Call-centers: defender os trabalhadores nas novas dinâmicas do trabalho
Não podemos aceitar que más práticas manchem todo um sector e não admitimos que ele se mantenha como uma espécie de lado negro das relações laborais em Portugal.
As novas dinâmicas do trabalho assalariado têm vindo a provocar mudanças profundas na estabilidade das relações laborais, mas também na relação de cada trabalhador com o contexto (físico, técnico, ambiental) do seu espaço de trabalho, existindo muitas vezes uma justaposição entre a degradação das condições para o trabalho e a precarização das relações em que ele se exerce ao nível da flexibilização, desregulação e baixos salários.
Aquilo que podemos designar como sector dos call-centers enquadra-se neste contexto de transformação da nossa sociedade e dos padrões de trabalho da nossa economia.

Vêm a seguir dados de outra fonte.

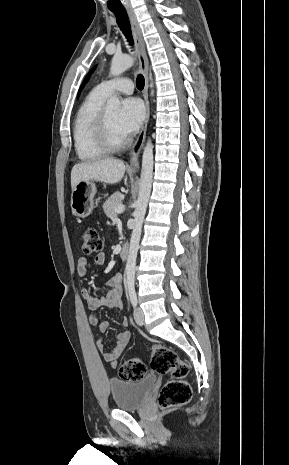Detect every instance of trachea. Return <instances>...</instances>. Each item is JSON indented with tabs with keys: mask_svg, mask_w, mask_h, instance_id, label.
Here are the masks:
<instances>
[{
	"mask_svg": "<svg viewBox=\"0 0 289 465\" xmlns=\"http://www.w3.org/2000/svg\"><path fill=\"white\" fill-rule=\"evenodd\" d=\"M111 11L114 13L116 20H117V24L120 30L125 35L127 41L129 42L130 45H133L131 26H130V22H129L125 9L111 10ZM144 83H145L144 77L142 75H138L136 79V86L139 90H142L144 88Z\"/></svg>",
	"mask_w": 289,
	"mask_h": 465,
	"instance_id": "3493384b",
	"label": "trachea"
}]
</instances>
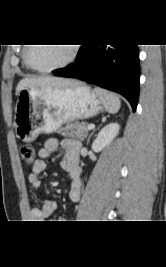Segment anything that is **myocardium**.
<instances>
[{"label": "myocardium", "mask_w": 166, "mask_h": 267, "mask_svg": "<svg viewBox=\"0 0 166 267\" xmlns=\"http://www.w3.org/2000/svg\"><path fill=\"white\" fill-rule=\"evenodd\" d=\"M31 45L32 44H28V46H26V48L24 50V54H23V59H24L25 64L31 70L36 71V72H40V73L53 72V71H56V70H59L61 68L68 66L71 62H73V60L75 59V57L78 53V48L72 44V46H70V48H71L70 54L65 61H63L62 63H60L58 65L49 67V68H39V67L34 66L29 60V52H30V48L32 47Z\"/></svg>", "instance_id": "obj_1"}]
</instances>
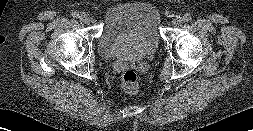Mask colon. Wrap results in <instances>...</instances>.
<instances>
[{"instance_id": "1", "label": "colon", "mask_w": 253, "mask_h": 131, "mask_svg": "<svg viewBox=\"0 0 253 131\" xmlns=\"http://www.w3.org/2000/svg\"><path fill=\"white\" fill-rule=\"evenodd\" d=\"M122 86L130 94H135L139 88L138 75L133 70H127L122 76Z\"/></svg>"}]
</instances>
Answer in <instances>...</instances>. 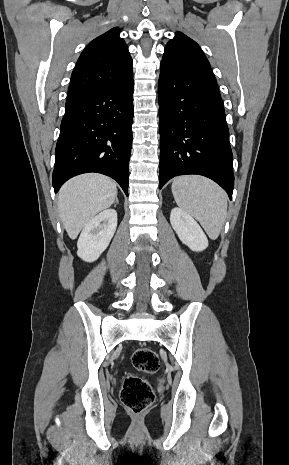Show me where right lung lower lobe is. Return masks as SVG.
Returning <instances> with one entry per match:
<instances>
[{"label": "right lung lower lobe", "mask_w": 289, "mask_h": 465, "mask_svg": "<svg viewBox=\"0 0 289 465\" xmlns=\"http://www.w3.org/2000/svg\"><path fill=\"white\" fill-rule=\"evenodd\" d=\"M133 75L115 87L66 102L55 150V193L73 176L102 173L128 196Z\"/></svg>", "instance_id": "1"}]
</instances>
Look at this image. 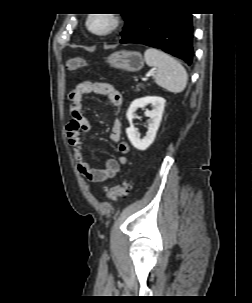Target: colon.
I'll return each mask as SVG.
<instances>
[{"mask_svg":"<svg viewBox=\"0 0 252 303\" xmlns=\"http://www.w3.org/2000/svg\"><path fill=\"white\" fill-rule=\"evenodd\" d=\"M87 65V61L83 58H72L66 63V67L69 71H75L77 69L84 68ZM129 188V183L127 181H123L116 186L105 187L104 193L109 200H117L125 197L129 191Z\"/></svg>","mask_w":252,"mask_h":303,"instance_id":"obj_1","label":"colon"}]
</instances>
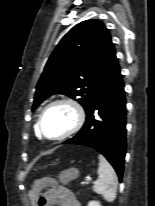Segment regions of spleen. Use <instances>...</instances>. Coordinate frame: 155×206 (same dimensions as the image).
I'll use <instances>...</instances> for the list:
<instances>
[{"mask_svg": "<svg viewBox=\"0 0 155 206\" xmlns=\"http://www.w3.org/2000/svg\"><path fill=\"white\" fill-rule=\"evenodd\" d=\"M98 159V179L93 186V190L102 195L106 201L112 202L116 198L117 175L113 167L102 155H99Z\"/></svg>", "mask_w": 155, "mask_h": 206, "instance_id": "spleen-1", "label": "spleen"}]
</instances>
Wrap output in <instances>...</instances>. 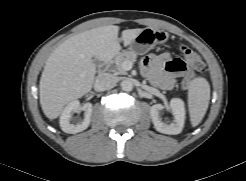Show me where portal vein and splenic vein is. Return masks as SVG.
Returning a JSON list of instances; mask_svg holds the SVG:
<instances>
[{
  "mask_svg": "<svg viewBox=\"0 0 246 181\" xmlns=\"http://www.w3.org/2000/svg\"><path fill=\"white\" fill-rule=\"evenodd\" d=\"M123 68H124L125 70H130V69L132 68V63L129 62V61H125V62L123 63Z\"/></svg>",
  "mask_w": 246,
  "mask_h": 181,
  "instance_id": "obj_1",
  "label": "portal vein and splenic vein"
}]
</instances>
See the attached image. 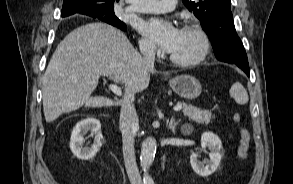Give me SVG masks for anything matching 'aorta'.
<instances>
[{
    "mask_svg": "<svg viewBox=\"0 0 293 184\" xmlns=\"http://www.w3.org/2000/svg\"><path fill=\"white\" fill-rule=\"evenodd\" d=\"M156 141L153 138H147L143 143L141 147V166L144 171L143 176V183L144 184H154L153 179L148 174V169L152 165V162L154 161L155 153H156Z\"/></svg>",
    "mask_w": 293,
    "mask_h": 184,
    "instance_id": "1",
    "label": "aorta"
}]
</instances>
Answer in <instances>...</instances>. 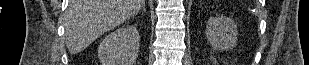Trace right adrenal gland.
Here are the masks:
<instances>
[{
  "label": "right adrenal gland",
  "instance_id": "obj_1",
  "mask_svg": "<svg viewBox=\"0 0 309 65\" xmlns=\"http://www.w3.org/2000/svg\"><path fill=\"white\" fill-rule=\"evenodd\" d=\"M143 10L146 11L145 7H143Z\"/></svg>",
  "mask_w": 309,
  "mask_h": 65
}]
</instances>
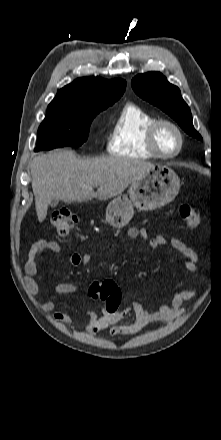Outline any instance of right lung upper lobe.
<instances>
[{"label": "right lung upper lobe", "mask_w": 221, "mask_h": 440, "mask_svg": "<svg viewBox=\"0 0 221 440\" xmlns=\"http://www.w3.org/2000/svg\"><path fill=\"white\" fill-rule=\"evenodd\" d=\"M126 81L83 77L60 89L50 105L68 107L111 106L124 93Z\"/></svg>", "instance_id": "1"}]
</instances>
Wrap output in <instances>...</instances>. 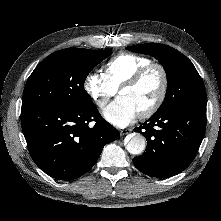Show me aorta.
I'll return each mask as SVG.
<instances>
[{
	"label": "aorta",
	"instance_id": "aorta-1",
	"mask_svg": "<svg viewBox=\"0 0 221 221\" xmlns=\"http://www.w3.org/2000/svg\"><path fill=\"white\" fill-rule=\"evenodd\" d=\"M146 148V139L143 135L134 134L126 145V149L130 154L140 155Z\"/></svg>",
	"mask_w": 221,
	"mask_h": 221
}]
</instances>
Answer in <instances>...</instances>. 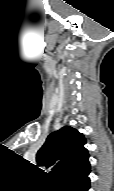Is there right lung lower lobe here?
I'll return each instance as SVG.
<instances>
[{
  "label": "right lung lower lobe",
  "instance_id": "obj_1",
  "mask_svg": "<svg viewBox=\"0 0 114 191\" xmlns=\"http://www.w3.org/2000/svg\"><path fill=\"white\" fill-rule=\"evenodd\" d=\"M90 169L73 176L67 177L59 183L60 191H88L90 179L88 177Z\"/></svg>",
  "mask_w": 114,
  "mask_h": 191
}]
</instances>
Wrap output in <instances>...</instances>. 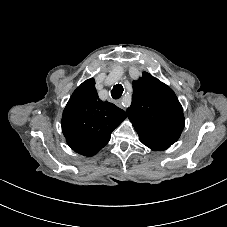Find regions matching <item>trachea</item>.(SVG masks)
I'll return each mask as SVG.
<instances>
[{
	"label": "trachea",
	"mask_w": 227,
	"mask_h": 227,
	"mask_svg": "<svg viewBox=\"0 0 227 227\" xmlns=\"http://www.w3.org/2000/svg\"><path fill=\"white\" fill-rule=\"evenodd\" d=\"M124 89L121 84H116L111 90V96L113 99H119L122 96Z\"/></svg>",
	"instance_id": "1"
}]
</instances>
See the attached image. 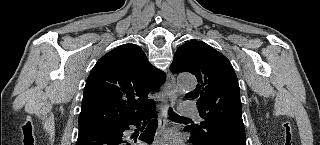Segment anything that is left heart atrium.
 <instances>
[{
    "label": "left heart atrium",
    "mask_w": 320,
    "mask_h": 145,
    "mask_svg": "<svg viewBox=\"0 0 320 145\" xmlns=\"http://www.w3.org/2000/svg\"><path fill=\"white\" fill-rule=\"evenodd\" d=\"M179 143V138L175 133H168L164 135L159 141L160 145H177Z\"/></svg>",
    "instance_id": "39dd6f15"
}]
</instances>
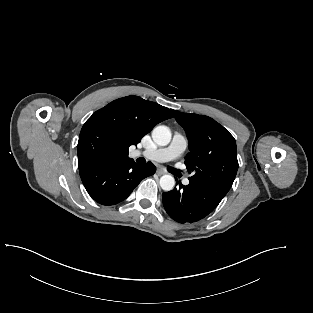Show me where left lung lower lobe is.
<instances>
[{"label":"left lung lower lobe","instance_id":"1","mask_svg":"<svg viewBox=\"0 0 313 313\" xmlns=\"http://www.w3.org/2000/svg\"><path fill=\"white\" fill-rule=\"evenodd\" d=\"M178 184V183H177ZM226 195L209 185L190 183L162 194L163 205L168 215L179 223H193L211 213Z\"/></svg>","mask_w":313,"mask_h":313}]
</instances>
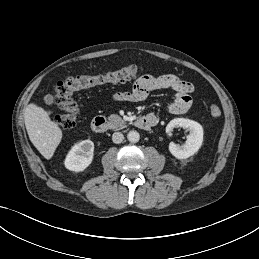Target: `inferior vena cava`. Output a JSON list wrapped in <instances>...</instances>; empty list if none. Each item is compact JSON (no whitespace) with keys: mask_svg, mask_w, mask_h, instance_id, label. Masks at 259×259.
I'll use <instances>...</instances> for the list:
<instances>
[{"mask_svg":"<svg viewBox=\"0 0 259 259\" xmlns=\"http://www.w3.org/2000/svg\"><path fill=\"white\" fill-rule=\"evenodd\" d=\"M123 139H124V136L121 132H115L112 135V141L116 144L121 143L123 141Z\"/></svg>","mask_w":259,"mask_h":259,"instance_id":"inferior-vena-cava-1","label":"inferior vena cava"}]
</instances>
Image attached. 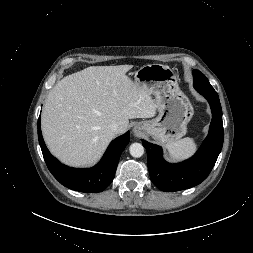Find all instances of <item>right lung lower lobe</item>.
Here are the masks:
<instances>
[{"label":"right lung lower lobe","instance_id":"obj_1","mask_svg":"<svg viewBox=\"0 0 253 253\" xmlns=\"http://www.w3.org/2000/svg\"><path fill=\"white\" fill-rule=\"evenodd\" d=\"M38 139L48 169L62 185L79 192L97 193L105 190L113 181L120 155L129 142V132L114 139L102 160L88 169L70 168L61 164L50 154L42 137L40 118L38 119Z\"/></svg>","mask_w":253,"mask_h":253}]
</instances>
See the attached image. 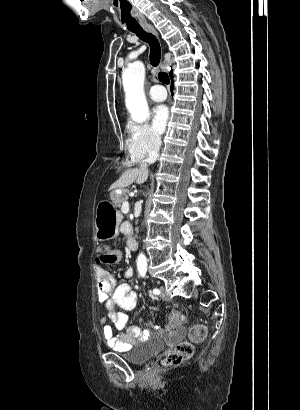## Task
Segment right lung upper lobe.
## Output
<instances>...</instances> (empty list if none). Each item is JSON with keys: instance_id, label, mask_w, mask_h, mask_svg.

Quase sem expressão até à integração europeia, os call-centers foram crescendo como resposta a novas necessidades das empresas e dos nossos hábitos de consumo, à relação das empresas com os seus clientes (em especial, banca, seguros e telecomunicações, mas também grande distribuição) e ao incremento da informatização, da desmaterialização e da terceirização.
Paralelamente, as leis laborais foram acomodando respostas a estas mudanças, permitindo que empresas se especializassem no fornecimento de trabalhadores para call-centers, muitas vezes em regime de outsourcing ou trabalho temporário, ou permitindo que as empresas-mãe que contratassem directamente o pudessem fazer com ampla flexibilidade de horário, tempos de qualidade e composição das parcelas salariais.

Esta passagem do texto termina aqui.